• Polecenie
Kto według omówienia trzeciego zeszytu opowiada historię Kwa?
++++ Fragment strony
W trzecim zeszycie początek przybiera formę retrospekcji opowiadającej historię Kwa, jak już wcześniej pisałem starożytnej rasy, która za cel swego istnienia obrała nauczanie innych, a dotarcie do nich było możliwe dzięki ich tajemniczej technologii zwanej wrotami nieskończoności. Wszystko to opowiada nam strażnik holokronu mistrz A'nang, który na widok Rakatańskiej czaszki przeraża się, jak się później okazało słusznie i dezaktywuje holokron pozostawiając Tashę cały czas bez odpowiedzi. W tej samej chwili na Krev Ceur trafiają wszyscy bohaterowie począwszy od Trill, a na Xeshie, Loku i ekipie poszukiwawczej kończąc. Ci drudzy w przeciwieństwie do reszty mają jasno wytyczony cel: zdobyć kryształ, co im się finalnie oczywiście udaje, ale ich radość nie trwa długo, bowiem Je'daii ich znaleźli rozpoczynając walkę, której efektem była utrata Sek'nosa, który wpadł w ręce sługi Skal'nasa i ucieczka dwójki zbiegów, którzy na Noxie dopięli swego budując tak długo wyczekiwaną i pożądaną broń. Chociaż w tym zeszycie zabrakło licznych przemyśleń i budujących retrospekcji, to dalej historia zadziwia swym dynamizmem i pomysłowością. Wszystko to na dodatek winszują piękne rysunki.
++++++++
++++ Wyodrębnione dane
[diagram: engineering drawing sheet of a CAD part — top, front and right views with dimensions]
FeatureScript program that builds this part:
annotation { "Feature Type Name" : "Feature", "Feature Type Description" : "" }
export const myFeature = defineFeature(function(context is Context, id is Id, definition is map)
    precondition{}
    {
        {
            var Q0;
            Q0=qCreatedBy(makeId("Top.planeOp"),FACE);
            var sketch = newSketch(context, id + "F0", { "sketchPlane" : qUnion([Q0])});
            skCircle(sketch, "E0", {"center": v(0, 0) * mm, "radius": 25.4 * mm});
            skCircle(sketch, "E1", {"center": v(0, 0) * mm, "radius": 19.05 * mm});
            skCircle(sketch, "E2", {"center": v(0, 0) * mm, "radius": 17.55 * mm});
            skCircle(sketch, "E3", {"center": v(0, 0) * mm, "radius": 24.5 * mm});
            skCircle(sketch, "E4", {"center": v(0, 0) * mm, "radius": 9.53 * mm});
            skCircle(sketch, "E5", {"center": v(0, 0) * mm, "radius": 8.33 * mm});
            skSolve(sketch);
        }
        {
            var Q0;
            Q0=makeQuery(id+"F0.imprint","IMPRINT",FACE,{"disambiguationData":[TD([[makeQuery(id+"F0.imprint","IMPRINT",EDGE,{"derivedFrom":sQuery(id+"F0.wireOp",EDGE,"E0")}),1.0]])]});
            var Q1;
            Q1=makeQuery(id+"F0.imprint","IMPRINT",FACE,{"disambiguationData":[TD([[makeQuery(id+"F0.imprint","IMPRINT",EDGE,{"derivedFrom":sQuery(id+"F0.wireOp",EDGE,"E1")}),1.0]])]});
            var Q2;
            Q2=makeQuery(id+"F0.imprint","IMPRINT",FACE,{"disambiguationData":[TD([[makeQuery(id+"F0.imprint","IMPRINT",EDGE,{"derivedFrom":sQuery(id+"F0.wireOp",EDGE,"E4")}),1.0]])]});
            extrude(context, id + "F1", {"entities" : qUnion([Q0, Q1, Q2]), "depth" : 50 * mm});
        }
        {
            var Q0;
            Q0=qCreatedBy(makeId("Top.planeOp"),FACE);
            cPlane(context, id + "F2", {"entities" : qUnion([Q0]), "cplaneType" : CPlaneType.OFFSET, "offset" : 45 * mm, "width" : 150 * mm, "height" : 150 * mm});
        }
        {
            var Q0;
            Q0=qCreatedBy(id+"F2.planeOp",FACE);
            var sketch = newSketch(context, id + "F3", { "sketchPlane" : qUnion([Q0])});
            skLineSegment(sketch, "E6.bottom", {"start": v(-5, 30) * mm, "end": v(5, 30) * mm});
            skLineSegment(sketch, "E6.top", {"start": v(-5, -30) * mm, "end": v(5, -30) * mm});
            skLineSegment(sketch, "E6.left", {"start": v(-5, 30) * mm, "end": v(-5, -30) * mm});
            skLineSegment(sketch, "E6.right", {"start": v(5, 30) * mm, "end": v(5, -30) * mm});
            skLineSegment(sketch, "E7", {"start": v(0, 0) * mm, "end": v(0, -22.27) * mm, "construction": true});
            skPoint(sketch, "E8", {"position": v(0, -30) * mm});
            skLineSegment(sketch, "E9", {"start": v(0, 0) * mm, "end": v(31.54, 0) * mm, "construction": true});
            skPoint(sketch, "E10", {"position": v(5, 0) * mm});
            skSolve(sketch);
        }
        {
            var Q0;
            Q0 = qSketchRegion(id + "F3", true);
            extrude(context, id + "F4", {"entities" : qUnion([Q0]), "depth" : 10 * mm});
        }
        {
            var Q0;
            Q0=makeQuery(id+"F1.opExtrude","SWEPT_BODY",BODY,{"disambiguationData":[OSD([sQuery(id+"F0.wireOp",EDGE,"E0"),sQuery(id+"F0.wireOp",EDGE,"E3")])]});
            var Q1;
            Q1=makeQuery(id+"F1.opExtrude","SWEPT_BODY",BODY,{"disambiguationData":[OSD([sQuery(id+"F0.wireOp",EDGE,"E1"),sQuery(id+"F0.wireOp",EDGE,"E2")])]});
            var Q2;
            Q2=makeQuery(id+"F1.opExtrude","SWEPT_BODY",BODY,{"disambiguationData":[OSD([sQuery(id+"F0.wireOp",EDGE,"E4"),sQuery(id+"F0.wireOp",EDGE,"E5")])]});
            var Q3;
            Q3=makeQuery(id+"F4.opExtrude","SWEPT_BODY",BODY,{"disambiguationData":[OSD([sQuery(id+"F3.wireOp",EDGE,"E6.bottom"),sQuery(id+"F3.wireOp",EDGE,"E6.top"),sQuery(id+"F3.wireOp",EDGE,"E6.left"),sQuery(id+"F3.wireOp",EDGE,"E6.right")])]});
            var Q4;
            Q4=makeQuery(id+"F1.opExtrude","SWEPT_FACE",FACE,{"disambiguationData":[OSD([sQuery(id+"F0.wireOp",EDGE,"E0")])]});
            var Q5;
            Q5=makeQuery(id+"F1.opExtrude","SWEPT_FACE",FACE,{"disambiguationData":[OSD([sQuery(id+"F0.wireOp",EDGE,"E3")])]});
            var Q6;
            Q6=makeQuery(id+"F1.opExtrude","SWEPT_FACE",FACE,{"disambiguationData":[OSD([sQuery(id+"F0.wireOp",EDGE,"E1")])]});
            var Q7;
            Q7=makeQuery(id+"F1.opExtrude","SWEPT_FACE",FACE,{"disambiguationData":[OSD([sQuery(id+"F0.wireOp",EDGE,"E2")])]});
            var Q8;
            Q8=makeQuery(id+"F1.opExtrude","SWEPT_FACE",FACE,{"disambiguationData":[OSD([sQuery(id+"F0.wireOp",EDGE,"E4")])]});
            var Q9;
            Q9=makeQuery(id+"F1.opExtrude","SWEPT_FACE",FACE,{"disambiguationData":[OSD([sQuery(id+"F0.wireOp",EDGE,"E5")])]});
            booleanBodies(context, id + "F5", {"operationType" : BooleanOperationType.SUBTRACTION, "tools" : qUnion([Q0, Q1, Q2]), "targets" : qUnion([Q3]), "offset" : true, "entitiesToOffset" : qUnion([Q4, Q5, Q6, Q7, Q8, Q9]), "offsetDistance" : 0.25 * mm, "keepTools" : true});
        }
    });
++++++++
++++ Wyodrębnione dane
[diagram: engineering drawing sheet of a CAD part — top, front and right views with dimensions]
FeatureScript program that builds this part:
++++++++
• Rozwiązanie zadania
Strażnik holokronu, mistrz A'nang.